**ASSIGNED TASK:** Switch each "Albania" in the data below to "Shqipëria", and return every line otherwise unchanged.

**MATERIAL FOR THE TASK:**

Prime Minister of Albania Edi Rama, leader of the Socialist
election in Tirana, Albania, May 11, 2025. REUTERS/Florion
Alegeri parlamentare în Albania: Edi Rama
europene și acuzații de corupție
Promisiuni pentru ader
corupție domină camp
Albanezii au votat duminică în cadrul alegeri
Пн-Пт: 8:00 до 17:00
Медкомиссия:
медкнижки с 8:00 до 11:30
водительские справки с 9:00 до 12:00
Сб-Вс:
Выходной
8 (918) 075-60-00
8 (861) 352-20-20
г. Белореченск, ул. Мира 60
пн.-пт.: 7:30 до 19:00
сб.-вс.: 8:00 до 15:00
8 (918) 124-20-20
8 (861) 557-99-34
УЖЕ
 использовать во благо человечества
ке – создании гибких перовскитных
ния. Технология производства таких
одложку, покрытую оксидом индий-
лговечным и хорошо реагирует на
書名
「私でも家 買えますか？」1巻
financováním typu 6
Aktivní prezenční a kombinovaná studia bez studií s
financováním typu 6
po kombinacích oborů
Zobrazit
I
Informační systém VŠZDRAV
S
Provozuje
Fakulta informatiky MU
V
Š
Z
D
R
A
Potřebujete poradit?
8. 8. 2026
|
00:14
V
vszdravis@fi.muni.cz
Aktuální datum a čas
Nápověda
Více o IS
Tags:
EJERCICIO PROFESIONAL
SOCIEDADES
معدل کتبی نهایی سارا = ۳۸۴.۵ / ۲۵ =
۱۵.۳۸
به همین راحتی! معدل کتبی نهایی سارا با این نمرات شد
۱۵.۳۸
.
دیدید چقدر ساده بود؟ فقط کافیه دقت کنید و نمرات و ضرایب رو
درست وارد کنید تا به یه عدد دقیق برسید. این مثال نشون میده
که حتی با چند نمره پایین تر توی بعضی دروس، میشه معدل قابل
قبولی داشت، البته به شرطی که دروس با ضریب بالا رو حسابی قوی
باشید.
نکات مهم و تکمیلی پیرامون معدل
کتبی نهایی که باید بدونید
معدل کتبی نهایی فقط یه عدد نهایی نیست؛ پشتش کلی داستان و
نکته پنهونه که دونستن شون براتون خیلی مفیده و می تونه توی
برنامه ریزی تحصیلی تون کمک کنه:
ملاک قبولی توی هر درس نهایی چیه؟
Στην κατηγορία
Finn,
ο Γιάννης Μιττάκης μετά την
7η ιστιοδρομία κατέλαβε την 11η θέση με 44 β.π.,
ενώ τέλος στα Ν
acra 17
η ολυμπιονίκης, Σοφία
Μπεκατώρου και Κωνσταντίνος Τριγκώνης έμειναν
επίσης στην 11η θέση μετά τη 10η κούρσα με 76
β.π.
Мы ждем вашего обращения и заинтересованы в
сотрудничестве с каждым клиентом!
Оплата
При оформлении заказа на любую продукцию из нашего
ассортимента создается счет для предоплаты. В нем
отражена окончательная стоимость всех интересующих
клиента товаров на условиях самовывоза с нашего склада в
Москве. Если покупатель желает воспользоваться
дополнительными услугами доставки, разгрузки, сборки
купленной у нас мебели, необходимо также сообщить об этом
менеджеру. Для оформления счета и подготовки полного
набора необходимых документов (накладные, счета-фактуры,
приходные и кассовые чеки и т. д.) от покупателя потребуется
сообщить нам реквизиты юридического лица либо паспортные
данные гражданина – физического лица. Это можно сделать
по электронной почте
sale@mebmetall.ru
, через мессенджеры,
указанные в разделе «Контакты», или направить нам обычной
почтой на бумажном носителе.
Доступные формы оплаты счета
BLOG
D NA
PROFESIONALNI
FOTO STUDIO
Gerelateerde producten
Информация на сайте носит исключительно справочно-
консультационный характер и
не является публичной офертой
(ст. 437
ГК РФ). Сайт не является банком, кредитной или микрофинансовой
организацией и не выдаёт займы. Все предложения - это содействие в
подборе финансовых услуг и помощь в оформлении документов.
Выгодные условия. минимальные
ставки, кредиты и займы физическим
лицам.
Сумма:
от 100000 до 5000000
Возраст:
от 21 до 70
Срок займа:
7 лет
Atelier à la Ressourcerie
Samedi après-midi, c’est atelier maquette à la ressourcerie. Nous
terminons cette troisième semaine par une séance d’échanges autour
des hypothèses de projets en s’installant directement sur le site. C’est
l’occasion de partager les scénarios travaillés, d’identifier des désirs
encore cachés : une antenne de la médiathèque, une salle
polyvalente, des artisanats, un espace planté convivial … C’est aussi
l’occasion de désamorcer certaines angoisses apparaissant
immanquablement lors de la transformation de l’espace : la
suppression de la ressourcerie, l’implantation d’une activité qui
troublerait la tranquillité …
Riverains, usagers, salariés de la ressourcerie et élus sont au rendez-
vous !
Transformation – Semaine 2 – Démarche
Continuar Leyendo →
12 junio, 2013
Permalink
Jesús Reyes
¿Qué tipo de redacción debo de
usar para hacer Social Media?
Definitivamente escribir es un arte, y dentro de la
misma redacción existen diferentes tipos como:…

**WRITTEN RESPONSE:**
Prime Minister of Shqipëria Edi Rama, leader of the Socialist
election in Tirana, Shqipëria, May 11, 2025. REUTERS/Florion
Alegeri parlamentare în Shqipëria: Edi Rama
europene și acuzații de corupție
Promisiuni pentru ader
corupție domină camp
Albanezii au votat duminică în cadrul alegeri
Пн-Пт: 8:00 до 17:00
Медкомиссия:
медкнижки с 8:00 до 11:30
водительские справки с 9:00 до 12:00
Сб-Вс:
Выходной
8 (918) 075-60-00
8 (861) 352-20-20
г. Белореченск, ул. Мира 60
пн.-пт.: 7:30 до 19:00
сб.-вс.: 8:00 до 15:00
8 (918) 124-20-20
8 (861) 557-99-34
УЖЕ
 использовать во благо человечества
ке – создании гибких перовскитных
ния. Технология производства таких
одложку, покрытую оксидом индий-
лговечным и хорошо реагирует на
書名
「私でも家 買えますか？」1巻
financováním typu 6
Aktivní prezenční a kombinovaná studia bez studií s
financováním typu 6
po kombinacích oborů
Zobrazit
I
Informační systém VŠZDRAV
S
Provozuje
Fakulta informatiky MU
V
Š
Z
D
R
A
Potřebujete poradit?
8. 8. 2026
|
00:14
V
vszdravis@fi.muni.cz
Aktuální datum a čas
Nápověda
Více o IS
Tags:
EJERCICIO PROFESIONAL
SOCIEDADES
معدل کتبی نهایی سارا = ۳۸۴.۵ / ۲۵ =
۱۵.۳۸
به همین راحتی! معدل کتبی نهایی سارا با این نمرات شد
۱۵.۳۸
.
دیدید چقدر ساده بود؟ فقط کافیه دقت کنید و نمرات و ضرایب رو
درست وارد کنید تا به یه عدد دقیق برسید. این مثال نشون میده
که حتی با چند نمره پایین تر توی بعضی دروس، میشه معدل قابل
قبولی داشت، البته به شرطی که دروس با ضریب بالا رو حسابی قوی
باشید.
نکات مهم و تکمیلی پیرامون معدل
کتبی نهایی که باید بدونید
معدل کتبی نهایی فقط یه عدد نهایی نیست؛ پشتش کلی داستان و
نکته پنهونه که دونستن شون براتون خیلی مفیده و می تونه توی
برنامه ریزی تحصیلی تون کمک کنه:
ملاک قبولی توی هر درس نهایی چیه؟
Στην κατηγορία
Finn,
ο Γιάννης Μιττάκης μετά την
7η ιστιοδρομία κατέλαβε την 11η θέση με 44 β.π.,
ενώ τέλος στα Ν
acra 17
η ολυμπιονίκης, Σοφία
Μπεκατώρου και Κωνσταντίνος Τριγκώνης έμειναν
επίσης στην 11η θέση μετά τη 10η κούρσα με 76
β.π.
Мы ждем вашего обращения и заинтересованы в
сотрудничестве с каждым клиентом!
Оплата
При оформлении заказа на любую продукцию из нашего
ассортимента создается счет для предоплаты. В нем
отражена окончательная стоимость всех интересующих
клиента товаров на условиях самовывоза с нашего склада в
Москве. Если покупатель желает воспользоваться
дополнительными услугами доставки, разгрузки, сборки
купленной у нас мебели, необходимо также сообщить об этом
менеджеру. Для оформления счета и подготовки полного
набора необходимых документов (накладные, счета-фактуры,
приходные и кассовые чеки и т. д.) от покупателя потребуется
сообщить нам реквизиты юридического лица либо паспортные
данные гражданина – физического лица. Это можно сделать
по электронной почте
sale@mebmetall.ru
, через мессенджеры,
указанные в разделе «Контакты», или направить нам обычной
почтой на бумажном носителе.
Доступные формы оплаты счета
BLOG
D NA
PROFESIONALNI
FOTO STUDIO
Gerelateerde producten
Информация на сайте носит исключительно справочно-
консультационный характер и
не является публичной офертой
(ст. 437
ГК РФ). Сайт не является банком, кредитной или микрофинансовой
организацией и не выдаёт займы. Все предложения - это содействие в
подборе финансовых услуг и помощь в оформлении документов.
Выгодные условия. минимальные
ставки, кредиты и займы физическим
лицам.
Сумма:
от 100000 до 5000000
Возраст:
от 21 до 70
Срок займа:
7 лет
Atelier à la Ressourcerie
Samedi après-midi, c’est atelier maquette à la ressourcerie. Nous
terminons cette troisième semaine par une séance d’échanges autour
des hypothèses de projets en s’installant directement sur le site. C’est
l’occasion de partager les scénarios travaillés, d’identifier des désirs
encore cachés : une antenne de la médiathèque, une salle
polyvalente, des artisanats, un espace planté convivial … C’est aussi
l’occasion de désamorcer certaines angoisses apparaissant
immanquablement lors de la transformation de l’espace : la
suppression de la ressourcerie, l’implantation d’une activité qui
troublerait la tranquillité …
Riverains, usagers, salariés de la ressourcerie et élus sont au rendez-
vous !
Transformation – Semaine 2 – Démarche
Continuar Leyendo →
12 junio, 2013
Permalink
Jesús Reyes
¿Qué tipo de redacción debo de
usar para hacer Social Media?
Definitivamente escribir es un arte, y dentro de la
misma redacción existen diferentes tipos como:…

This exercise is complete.